### [Your assignment]
Transcribe every entry exactly, leaving out any pictures.

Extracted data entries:
——————
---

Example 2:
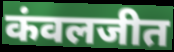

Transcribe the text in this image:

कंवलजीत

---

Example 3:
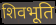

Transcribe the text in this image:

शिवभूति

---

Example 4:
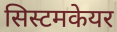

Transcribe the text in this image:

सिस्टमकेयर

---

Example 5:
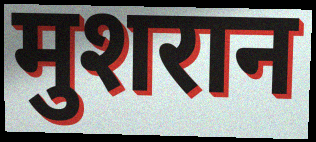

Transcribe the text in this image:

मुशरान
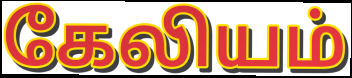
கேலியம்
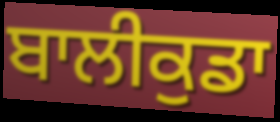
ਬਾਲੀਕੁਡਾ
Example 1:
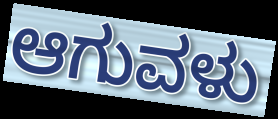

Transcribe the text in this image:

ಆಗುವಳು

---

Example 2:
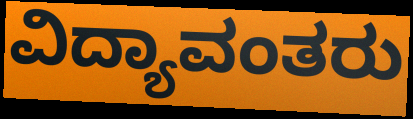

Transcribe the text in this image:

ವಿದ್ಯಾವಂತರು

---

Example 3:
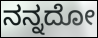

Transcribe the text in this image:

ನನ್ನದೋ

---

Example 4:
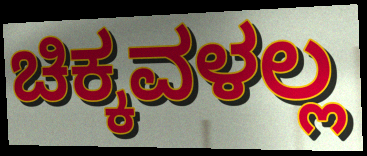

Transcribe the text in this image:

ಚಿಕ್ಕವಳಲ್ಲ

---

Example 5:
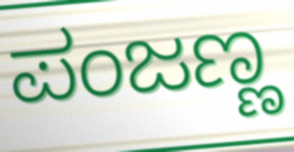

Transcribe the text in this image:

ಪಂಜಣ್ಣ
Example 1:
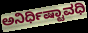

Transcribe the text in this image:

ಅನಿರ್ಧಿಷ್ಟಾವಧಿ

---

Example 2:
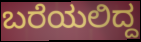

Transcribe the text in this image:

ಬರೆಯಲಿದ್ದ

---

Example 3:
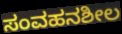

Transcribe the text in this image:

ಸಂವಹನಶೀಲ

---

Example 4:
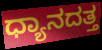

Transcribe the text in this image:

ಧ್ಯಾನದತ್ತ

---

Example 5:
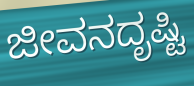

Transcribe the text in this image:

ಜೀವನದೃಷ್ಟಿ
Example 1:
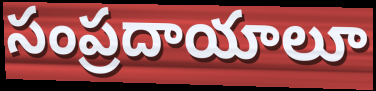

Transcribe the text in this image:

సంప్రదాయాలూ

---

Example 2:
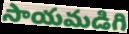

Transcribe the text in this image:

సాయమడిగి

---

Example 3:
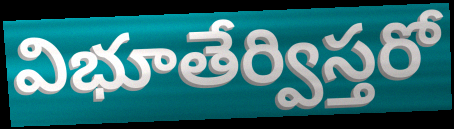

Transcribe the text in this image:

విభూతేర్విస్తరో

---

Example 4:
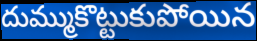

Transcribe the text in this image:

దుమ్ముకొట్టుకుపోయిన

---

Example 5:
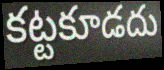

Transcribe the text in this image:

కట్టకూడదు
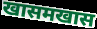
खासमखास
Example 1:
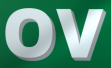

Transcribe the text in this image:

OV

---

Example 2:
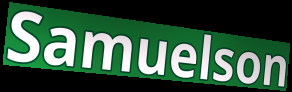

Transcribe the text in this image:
——————
### [Solution]
---

Example 2:

Transcribe the text in this image:

कंवलजीत

---

Example 3:

Transcribe the text in this image:

शिवभूति

---

Example 4:

Transcribe the text in this image:

सिस्टमकेयर

---

Example 5:

Transcribe the text in this image:

मुशरान
கேலியம்
ਬਾਲੀਕੁਡਾ
Example 1:

Transcribe the text in this image:

ಆಗುವಳು

---

Example 2:

Transcribe the text in this image:

ವಿದ್ಯಾವಂತರು

---

Example 3:

Transcribe the text in this image:

ನನ್ನದೋ

---

Example 4:

Transcribe the text in this image:

ಚಿಕ್ಕವಳಲ್ಲ

---

Example 5:

Transcribe the text in this image:

ಪಂಜಣ್ಣ
Example 1:

Transcribe the text in this image:

ಅನಿರ್ಧಿಷ್ಟಾವಧಿ

---

Example 2:

Transcribe the text in this image:

ಬರೆಯಲಿದ್ದ

---

Example 3:

Transcribe the text in this image:

ಸಂವಹನಶೀಲ

---

Example 4:

Transcribe the text in this image:

ಧ್ಯಾನದತ್ತ

---

Example 5:

Transcribe the text in this image:

ಜೀವನದೃಷ್ಟಿ
Example 1:

Transcribe the text in this image:

సంప్రదాయాలూ

---

Example 2:

Transcribe the text in this image:

సాయమడిగి

---

Example 3:

Transcribe the text in this image:

విభూతేర్విస్తరో

---

Example 4:

Transcribe the text in this image:

దుమ్ముకొట్టుకుపోయిన

---

Example 5:

Transcribe the text in this image:

కట్టకూడదు
खासमखास
Example 1:

Transcribe the text in this image:

OV

---

Example 2:

Transcribe the text in this image:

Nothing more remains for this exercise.